* THE PROBLEM
Continue the report on the ceragenin-coated endotracheal tube trial, starting right after its last sentence.

* SOURCE TEXT

In the prospective, pragmatic crossover trial, VAP occurred in 19% of patients receiving ceragenin-coated (Cerashield) endotracheal tubes (CSA ETTs) and 15% of patients receiving standard subglottic suction ETTs (SSETTs), a non-significant difference (RR 1.22, 95% CI 0.7-2.13, P=0.4), reported John Muscedere, MD, of Queen’s University in Kingston, Ontario, Canada, at the Society of Critical Care Medicine annual meeting. The findings were simultaneously reported in Critical Care Explorations.

However, mortality was lower in the CSA ETT group both in the ICU (20% vs 36% with SSETTs, P=0.01) and in the hospital overall (25% vs 43%, P=0.004). Patients on CSA ETTs also saw more ventilation-free days and there was a hint at a difference in antibiotic-free days, the researchers said.

The “intriguing” improved clinical outcomes, despite no difference in VAP incidence, are of “unknown significance and need to be confirmed,” Muscedere stated. “We were severely underpowered because of the numbers that we recruited, but our findings related to acceptability, safety, and implementation logistics support the conduct of a future multicenter cluster randomized study.”

VAP is estimated to occur in about 10-20 cases per 1,000 ventilator days, and prolongs mechanical ventilation approximately 7 days, as well as ICU stays approximately 8 days, Muscedere explained. ETTs act as conduits for VAP via the cuff and biofilm formation. Ceragenins — small molecules that mimic antimicrobial peptides — have previously shown effectiveness in preventing biofilm formation and reducing bacterial colonization.

The researchers compared patient outcomes from CSA ETTs to SSETTs in a pilot study to assess the feasibility of a randomized controlled trial. After a 6-week run-in period, the hospital alternated use of SSETTs and CSA ETTs in patients using a deferred consent model.

The hospital first used CSA ETTs for 11 weeks starting in February 2023 and then had a 2-week washout period before switching to SSETTs for 11 weeks. After another 2-week washout period, they used CSA ETTs for 12 weeks, followed by a 2-week washout and then SSETTs for 12 weeks.

The 63 patients in the run-in period received SSETTs. During crossover, 100 patients received the CSA ETTs and 160 patients received the SSETTs. The patients in all three groups had a similar average age (57-61) and did not significantly differ in sex, height, weight, primary diagnosis, morbidity scores, APACHE II scores, or receipt of vasopressors, dialysis, or antibiotics. The clinical frailty score was significantly lower in the CSA ETT group (3.5 on the Clinical Frailty Scale) than in the run-in SSETT and SSETT groups (3.9).

* PROVIDED DATA
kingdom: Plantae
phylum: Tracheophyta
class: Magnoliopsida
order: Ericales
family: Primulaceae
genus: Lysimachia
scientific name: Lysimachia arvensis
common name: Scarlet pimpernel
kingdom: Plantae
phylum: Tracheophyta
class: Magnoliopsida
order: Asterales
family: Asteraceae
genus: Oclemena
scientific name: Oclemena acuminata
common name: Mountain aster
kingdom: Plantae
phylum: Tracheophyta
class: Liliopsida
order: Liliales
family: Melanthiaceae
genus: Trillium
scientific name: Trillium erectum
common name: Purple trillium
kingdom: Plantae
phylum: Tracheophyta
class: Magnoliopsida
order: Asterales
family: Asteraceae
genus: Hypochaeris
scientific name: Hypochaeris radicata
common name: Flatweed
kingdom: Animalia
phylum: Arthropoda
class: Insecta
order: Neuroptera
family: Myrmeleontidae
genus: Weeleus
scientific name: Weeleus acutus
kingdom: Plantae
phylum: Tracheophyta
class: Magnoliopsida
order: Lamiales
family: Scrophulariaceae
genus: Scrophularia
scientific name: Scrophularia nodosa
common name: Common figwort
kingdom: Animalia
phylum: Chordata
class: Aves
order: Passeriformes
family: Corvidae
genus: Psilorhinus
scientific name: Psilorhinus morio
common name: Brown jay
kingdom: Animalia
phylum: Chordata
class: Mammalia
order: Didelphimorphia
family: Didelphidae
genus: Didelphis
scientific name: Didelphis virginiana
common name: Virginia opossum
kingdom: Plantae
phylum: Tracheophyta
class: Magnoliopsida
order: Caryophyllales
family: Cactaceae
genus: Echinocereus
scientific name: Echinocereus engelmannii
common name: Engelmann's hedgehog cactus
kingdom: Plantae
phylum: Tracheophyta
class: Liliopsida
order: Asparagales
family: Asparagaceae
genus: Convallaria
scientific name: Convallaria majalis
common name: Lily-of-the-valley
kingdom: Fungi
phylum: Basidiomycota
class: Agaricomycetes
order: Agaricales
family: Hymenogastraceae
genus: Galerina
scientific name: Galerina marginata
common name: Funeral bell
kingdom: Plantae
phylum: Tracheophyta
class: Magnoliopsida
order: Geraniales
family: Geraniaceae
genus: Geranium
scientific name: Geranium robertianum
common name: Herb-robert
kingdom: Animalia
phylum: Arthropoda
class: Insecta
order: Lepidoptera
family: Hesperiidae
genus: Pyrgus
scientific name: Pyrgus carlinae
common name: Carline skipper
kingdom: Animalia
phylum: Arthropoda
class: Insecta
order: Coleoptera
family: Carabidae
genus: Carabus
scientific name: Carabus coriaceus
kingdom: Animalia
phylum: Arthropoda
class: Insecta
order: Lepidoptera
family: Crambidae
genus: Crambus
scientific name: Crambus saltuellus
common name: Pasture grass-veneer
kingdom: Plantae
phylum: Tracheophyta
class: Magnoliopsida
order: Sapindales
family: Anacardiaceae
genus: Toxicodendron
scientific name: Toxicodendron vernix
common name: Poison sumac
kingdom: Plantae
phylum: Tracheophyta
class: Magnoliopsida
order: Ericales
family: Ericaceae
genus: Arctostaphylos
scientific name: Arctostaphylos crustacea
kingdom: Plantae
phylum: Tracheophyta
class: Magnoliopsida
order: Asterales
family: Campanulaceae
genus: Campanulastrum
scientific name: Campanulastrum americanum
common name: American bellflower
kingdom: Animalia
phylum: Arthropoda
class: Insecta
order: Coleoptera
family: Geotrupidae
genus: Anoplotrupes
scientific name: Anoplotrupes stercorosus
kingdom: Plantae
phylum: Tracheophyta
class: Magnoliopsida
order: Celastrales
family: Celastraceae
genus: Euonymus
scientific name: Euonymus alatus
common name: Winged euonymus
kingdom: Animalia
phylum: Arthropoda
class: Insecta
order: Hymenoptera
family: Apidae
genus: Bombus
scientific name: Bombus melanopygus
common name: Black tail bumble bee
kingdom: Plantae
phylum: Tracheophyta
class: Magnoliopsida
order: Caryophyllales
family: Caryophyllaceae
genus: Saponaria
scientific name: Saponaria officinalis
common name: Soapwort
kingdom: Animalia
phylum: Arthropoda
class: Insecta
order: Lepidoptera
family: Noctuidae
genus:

* RESPONSE TO THE EXERCISE
The number of VAPs per 1,000 ventilator days was 28.6 in the CSA ETT group and 22.4 in the SSETT group (RR 1.28, 95% CI 0.73-2.23, P=0.39). Though that difference was not significant, there were several significant differences in the secondary patient outcomes.

The average number of ventilation-free days was higher in the CSA ETT group (15.6 days) than the SSETT group (12.5 days, P=0.04).

The difference in average antibiotic-free days between patients with CSA ETTs (14.7 days) and those with SSETTs (11.8 days) just missed significance (P=0.047). The groups did not significantly differ in the percentage of patients who needed a new antibiotic more than 48 hours after ICU admission, the duration of mechanical ventilation, or the duration of ICU or hospital stay.

Respiratory cultures revealed that the incidence of pneumonia within 48 hours of intubation was not significantly different between the CSA ETT group (18%) and the SSETT group (11%, P=0.09). But the researchers did identify three specific pathogens whose incidence was significantly different between the groups.

The SSETT group had more Pseudomonas species (6% vs 0%, P=0.02) than the CSA ETT group, but the CSA ETT group had more Staphylococcus species (8% vs 3%, P=0.04) and more fungi/yeast species (12% vs 3%, P=0.01).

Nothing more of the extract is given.